→ **WHAT YOU WILL DO**
For the string "slice", find every matching line in the records and copy it.

→ **INPUT DATA**
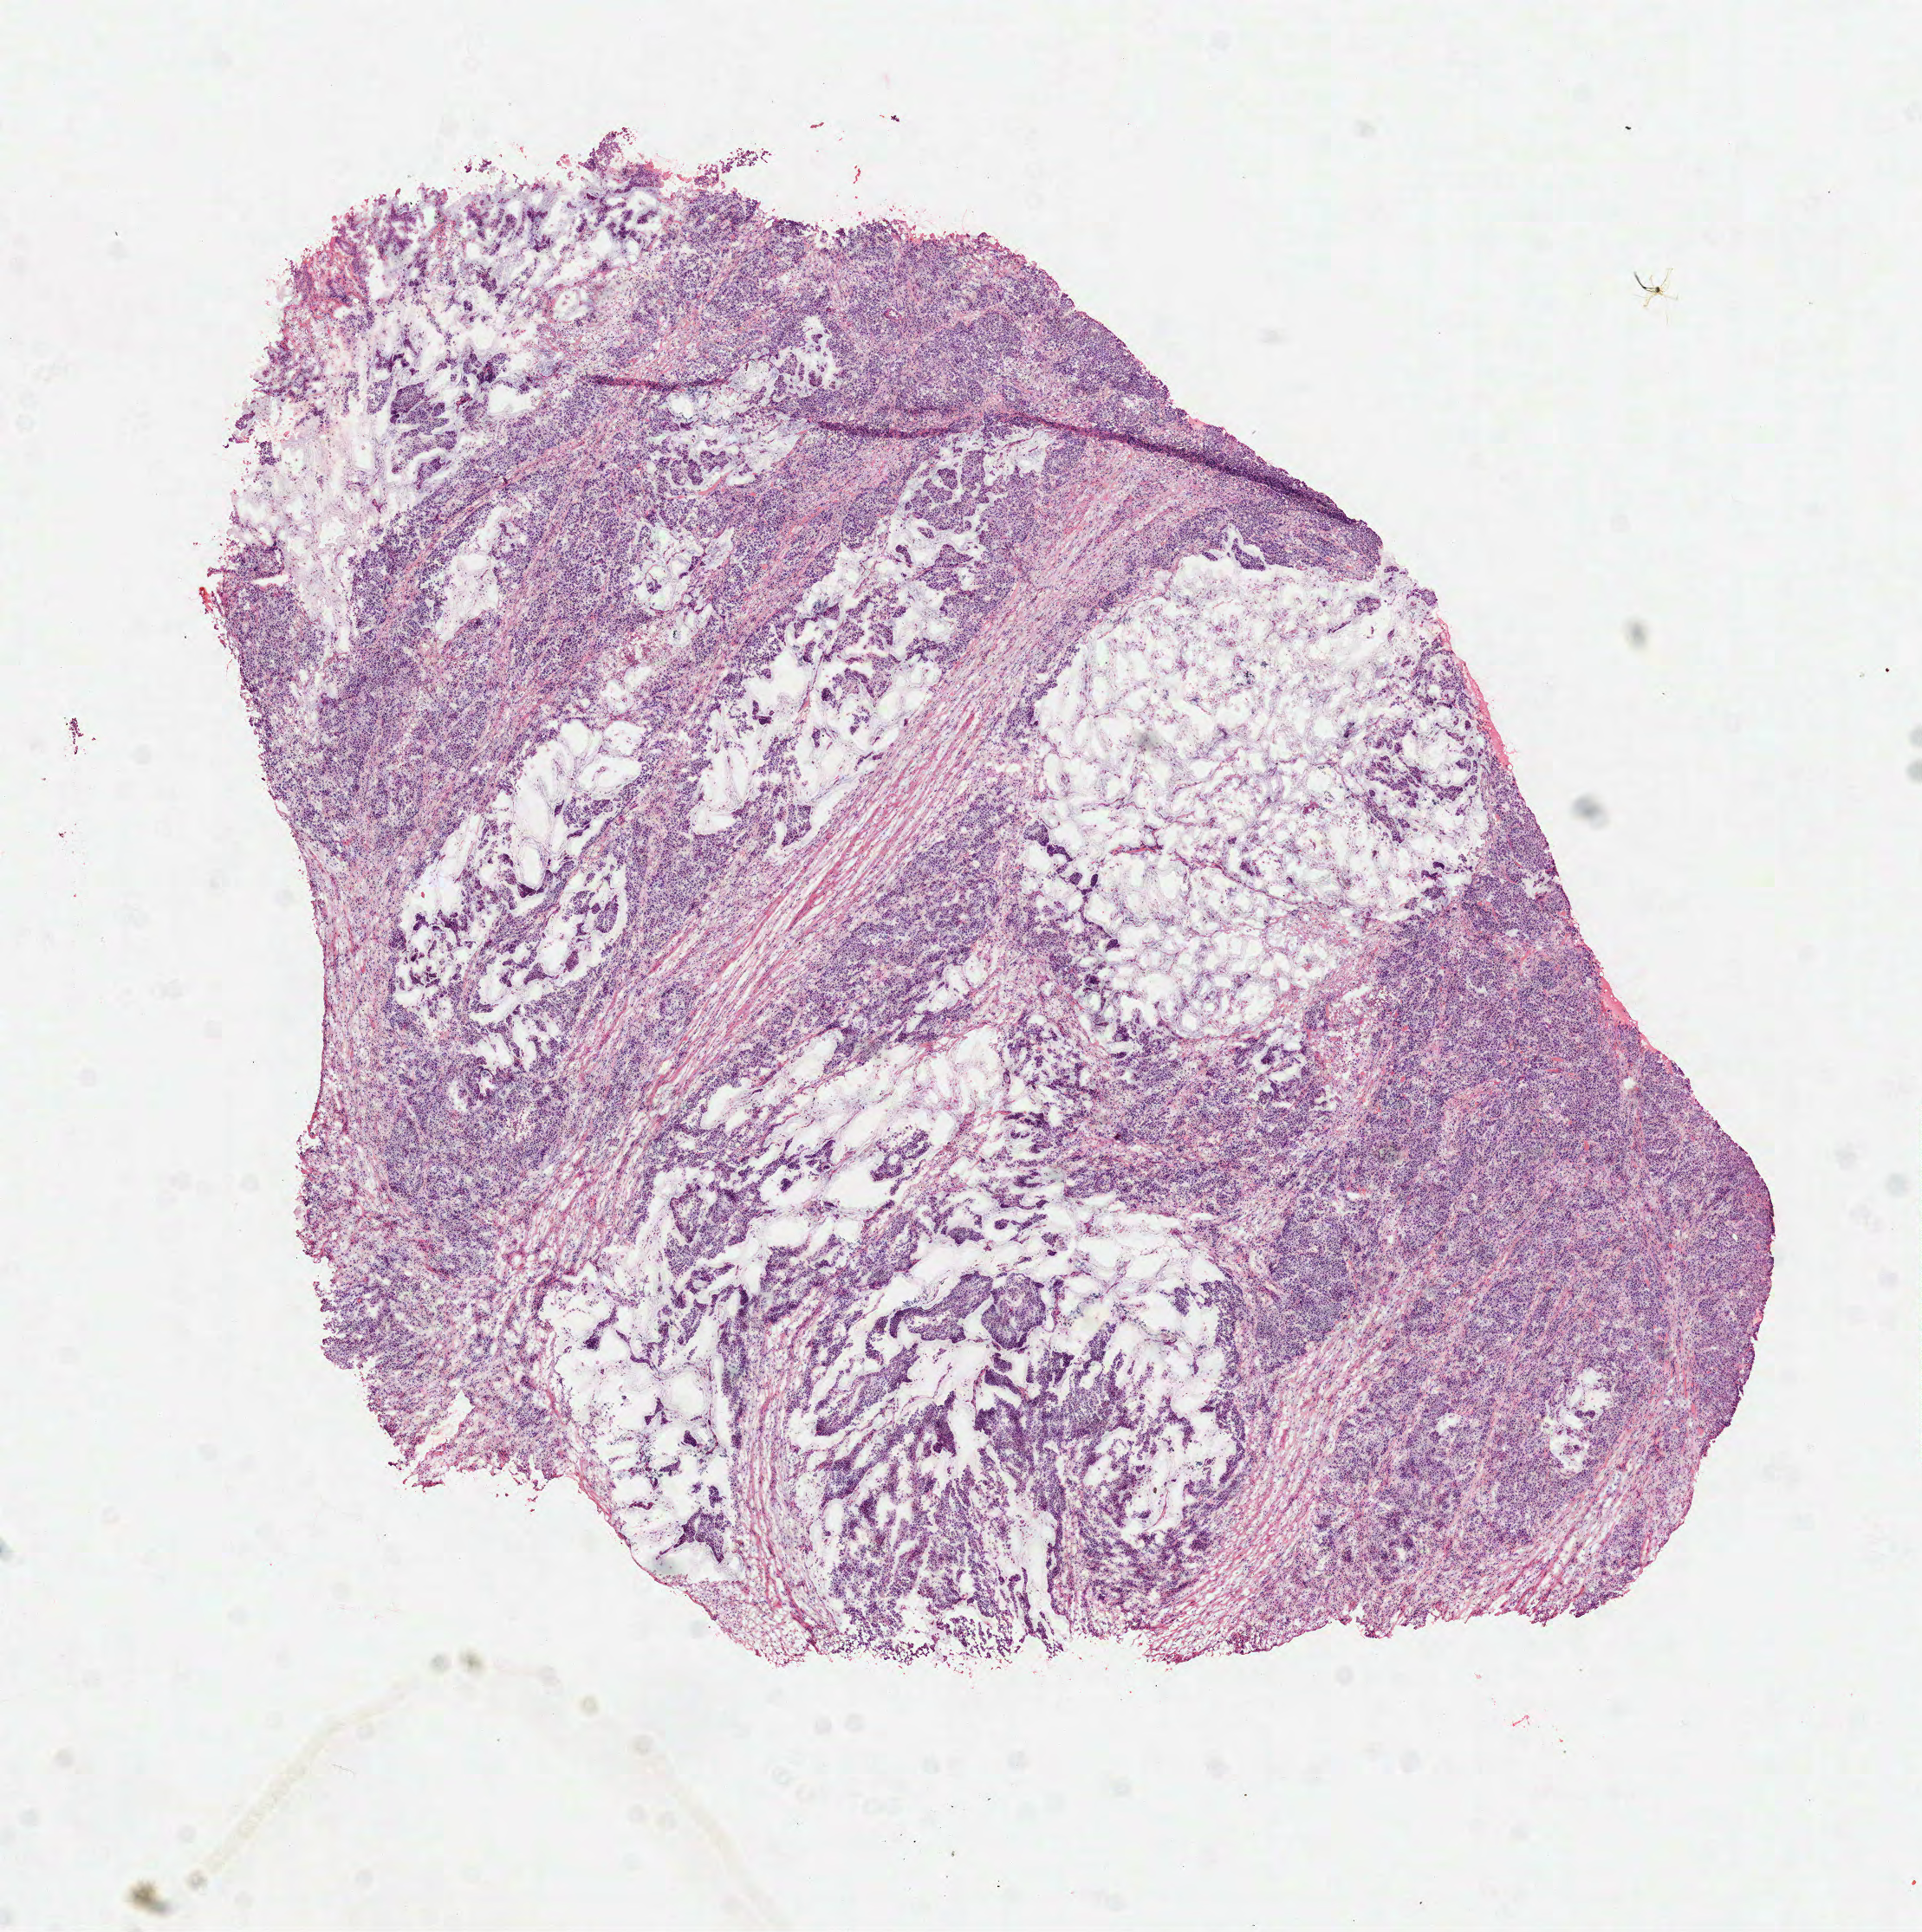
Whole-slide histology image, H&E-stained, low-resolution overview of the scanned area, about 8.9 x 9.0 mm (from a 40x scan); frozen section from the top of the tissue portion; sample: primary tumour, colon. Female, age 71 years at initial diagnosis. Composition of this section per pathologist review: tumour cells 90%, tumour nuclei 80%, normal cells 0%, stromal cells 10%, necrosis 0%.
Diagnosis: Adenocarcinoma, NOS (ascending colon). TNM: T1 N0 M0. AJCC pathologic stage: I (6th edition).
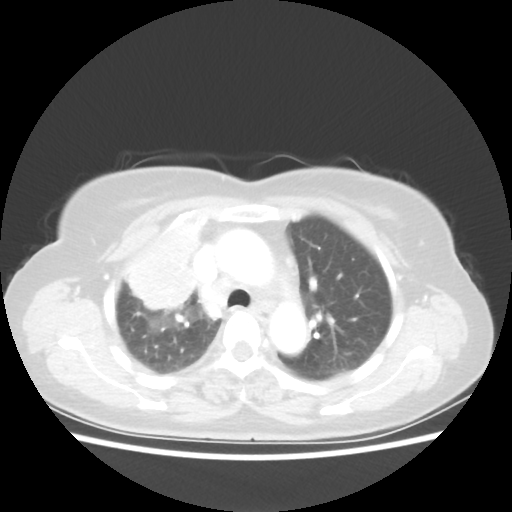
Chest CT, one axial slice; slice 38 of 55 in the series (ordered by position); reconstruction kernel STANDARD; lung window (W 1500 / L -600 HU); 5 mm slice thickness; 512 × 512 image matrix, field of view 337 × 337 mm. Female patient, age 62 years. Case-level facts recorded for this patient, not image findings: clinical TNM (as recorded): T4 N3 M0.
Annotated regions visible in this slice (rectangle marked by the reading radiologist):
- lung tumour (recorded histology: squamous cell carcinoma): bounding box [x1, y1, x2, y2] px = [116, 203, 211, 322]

--

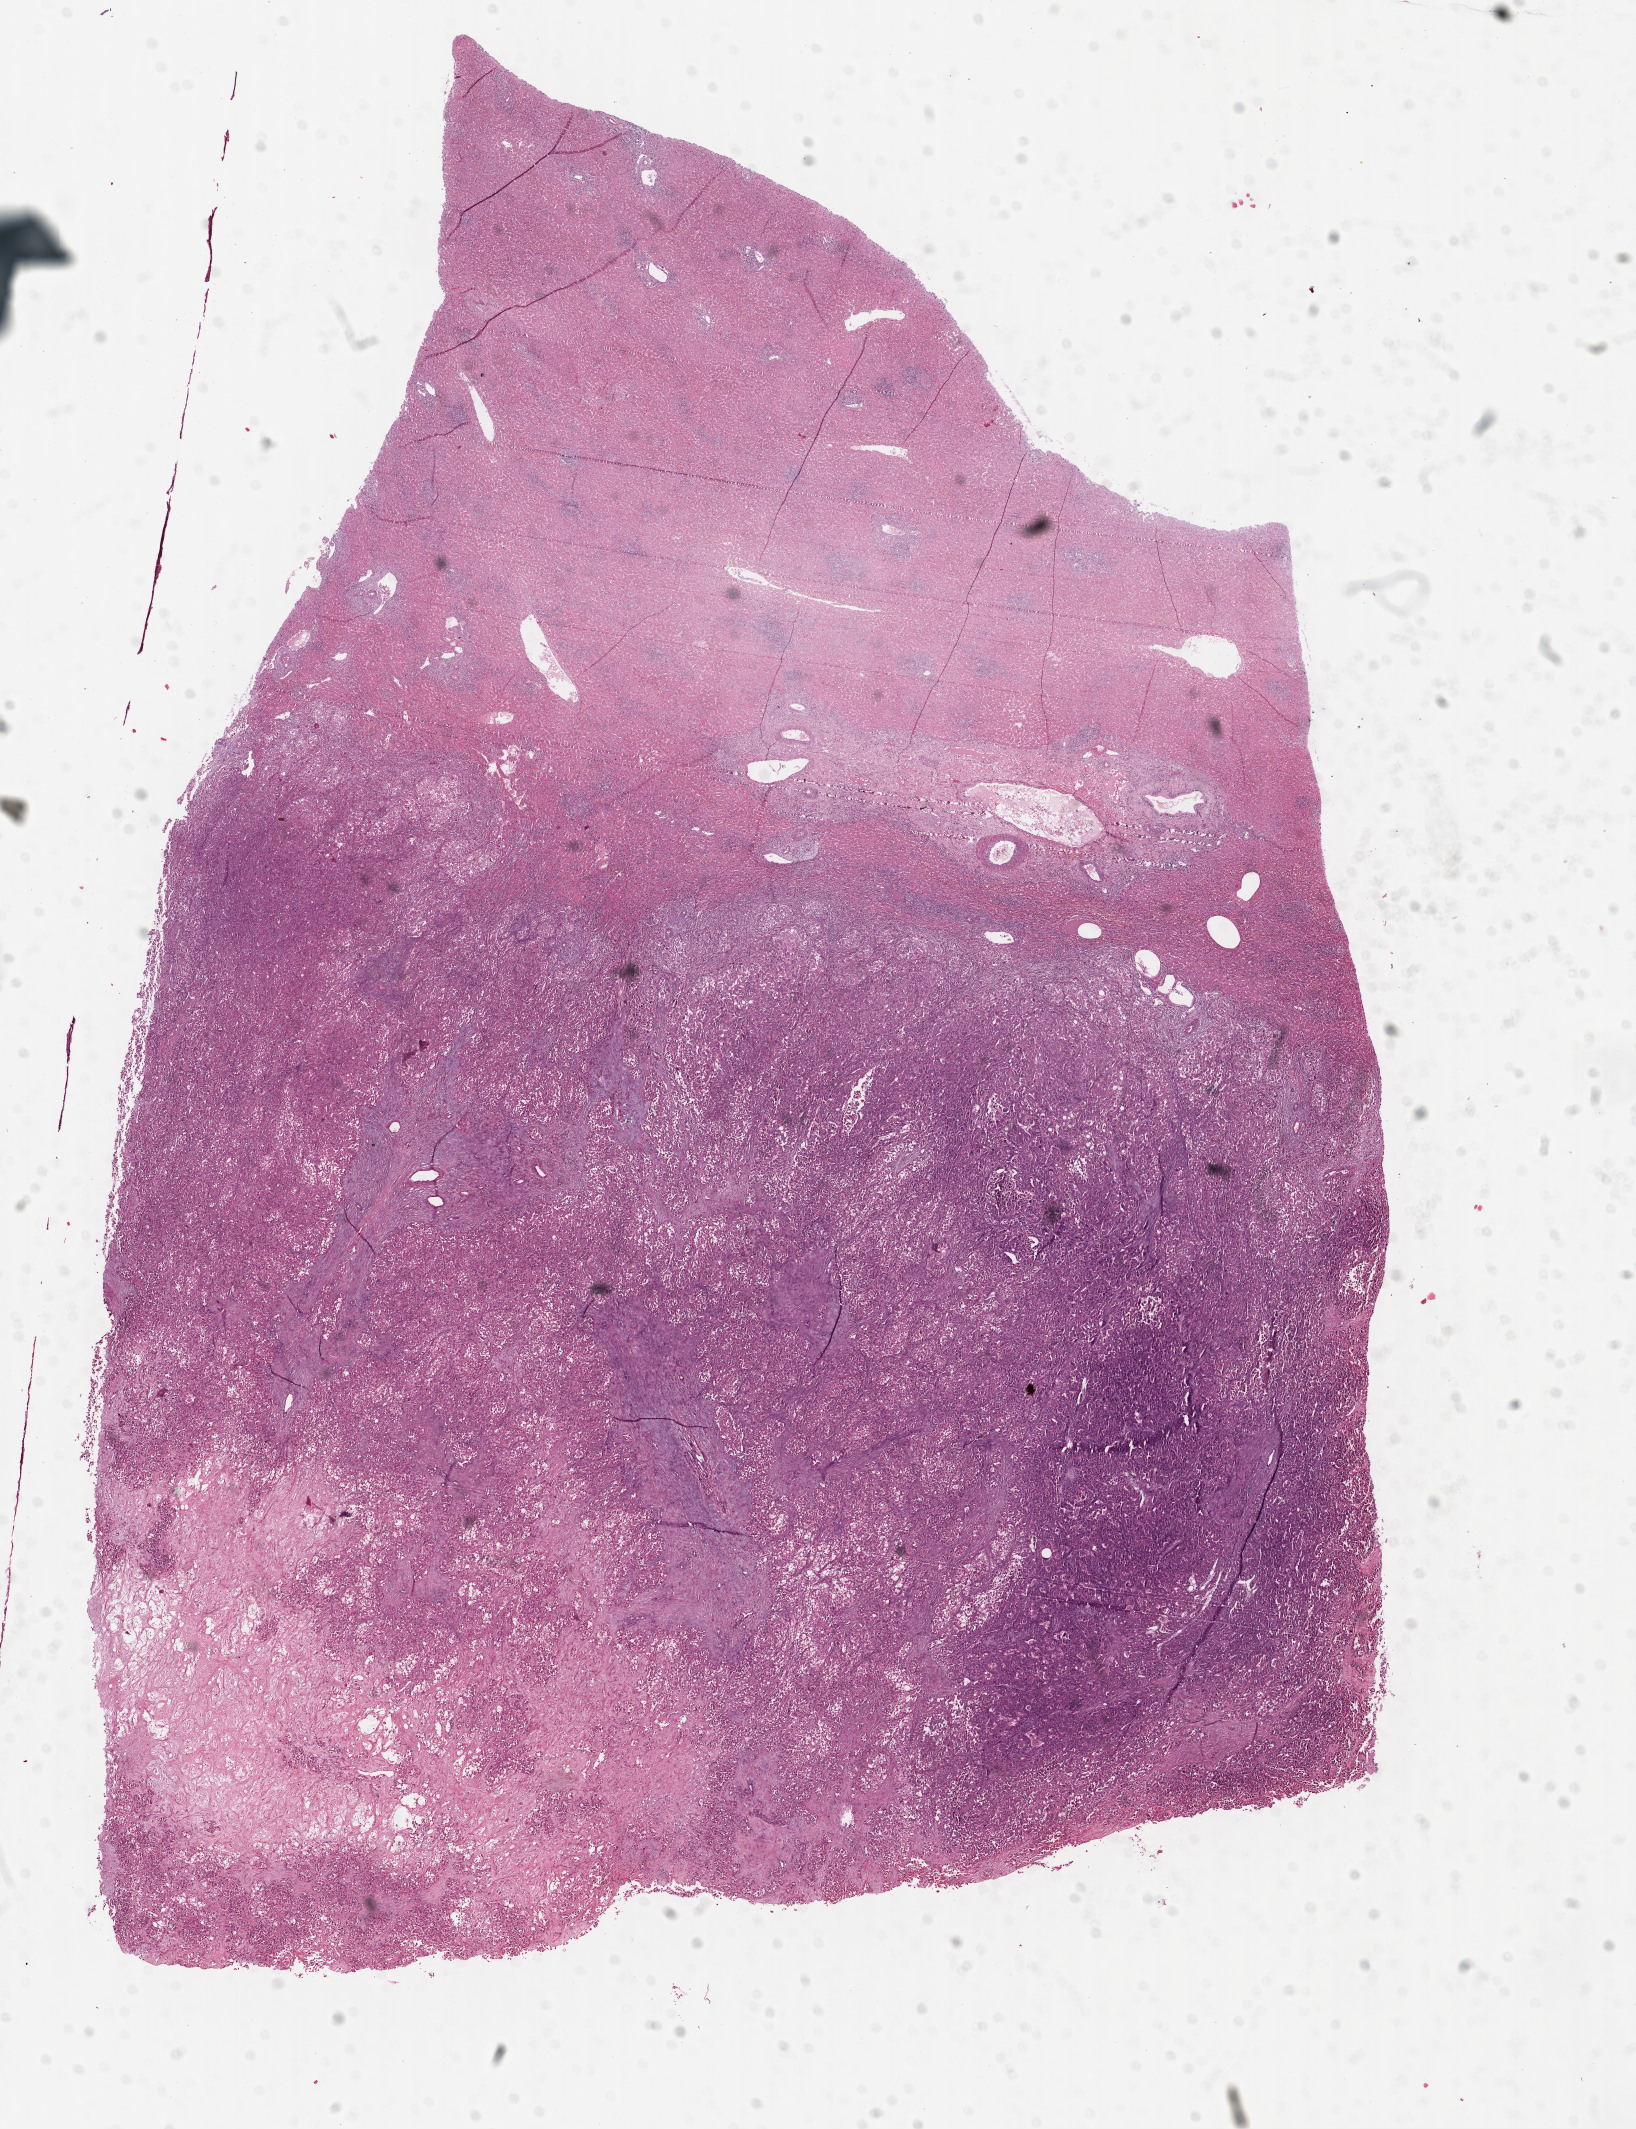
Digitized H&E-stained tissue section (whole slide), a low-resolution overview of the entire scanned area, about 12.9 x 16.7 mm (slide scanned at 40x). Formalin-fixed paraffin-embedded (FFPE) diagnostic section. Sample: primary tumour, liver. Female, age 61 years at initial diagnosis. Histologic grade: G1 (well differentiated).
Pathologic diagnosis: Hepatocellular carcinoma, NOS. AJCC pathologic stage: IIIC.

...

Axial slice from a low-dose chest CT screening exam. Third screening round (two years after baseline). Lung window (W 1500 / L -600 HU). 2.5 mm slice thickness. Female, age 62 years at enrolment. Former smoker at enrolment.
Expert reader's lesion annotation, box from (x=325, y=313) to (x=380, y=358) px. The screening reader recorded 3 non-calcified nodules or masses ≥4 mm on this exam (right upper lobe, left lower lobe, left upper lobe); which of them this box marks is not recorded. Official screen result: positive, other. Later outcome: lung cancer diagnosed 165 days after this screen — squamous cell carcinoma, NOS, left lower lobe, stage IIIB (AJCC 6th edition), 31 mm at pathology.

→ **ANSWER TO THE PROBLEM**
Chest CT, one axial slice; slice 38 of 55 in the series (ordered by position); reconstruction kernel STANDARD; lung window (W 1500 / L -600 HU); 5 mm slice thickness; 512 × 512 image matrix, field of view 337 × 337 mm. Female patient, age 62 years. Case-level facts recorded for this patient, not image findings: clinical TNM (as recorded): T4 N3 M0.
Annotated regions visible in this slice (rectangle marked by the reading radiologist):
Axial slice from a low-dose chest CT screening exam. Third screening round (two years after baseline). Lung window (W 1500 / L -600 HU). 2.5 mm slice thickness. Female, age 62 years at enrolment. Former smoker at enrolment.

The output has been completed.